After locating the line that contains "harus menghindari guyuran", restate it and each later line word for word through the end of the records.

Supplied records Start Marker

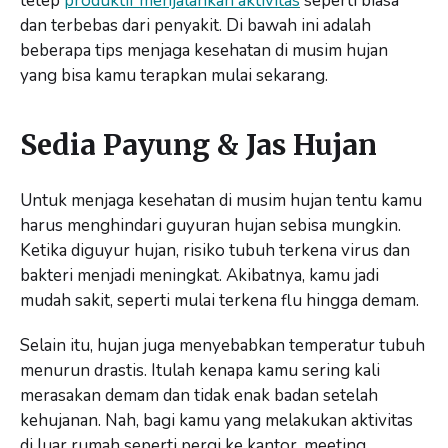
tetep
produktif menjalankan aktivitas
seperti biasa
dan terbebas dari penyakit. Di bawah ini adalah
beberapa tips menjaga kesehatan di musim hujan
yang bisa kamu terapkan mulai sekarang.
Sedia Payung & Jas Hujan
Untuk menjaga kesehatan di musim hujan tentu kamu
harus menghindari guyuran hujan sebisa mungkin.
Ketika diguyur hujan, risiko tubuh terkena virus dan
bakteri menjadi meningkat. Akibatnya, kamu jadi
mudah sakit, seperti mulai terkena flu hingga demam.
Selain itu, hujan juga menyebabkan temperatur tubuh
menurun drastis. Itulah kenapa kamu sering kali
merasakan demam dan tidak enak badan setelah
kehujanan. Nah, bagi kamu yang melakukan aktivitas
di luar rumah seperti pergi ke kantor, meeting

Supplied records End Marker

• _Reply_:
harus menghindari guyuran hujan sebisa mungkin.
Ketika diguyur hujan, risiko tubuh terkena virus dan
bakteri menjadi meningkat. Akibatnya, kamu jadi
mudah sakit, seperti mulai terkena flu hingga demam.
Selain itu, hujan juga menyebabkan temperatur tubuh
menurun drastis. Itulah kenapa kamu sering kali
merasakan demam dan tidak enak badan setelah
kehujanan. Nah, bagi kamu yang melakukan aktivitas
di luar rumah seperti pergi ke kantor, meeting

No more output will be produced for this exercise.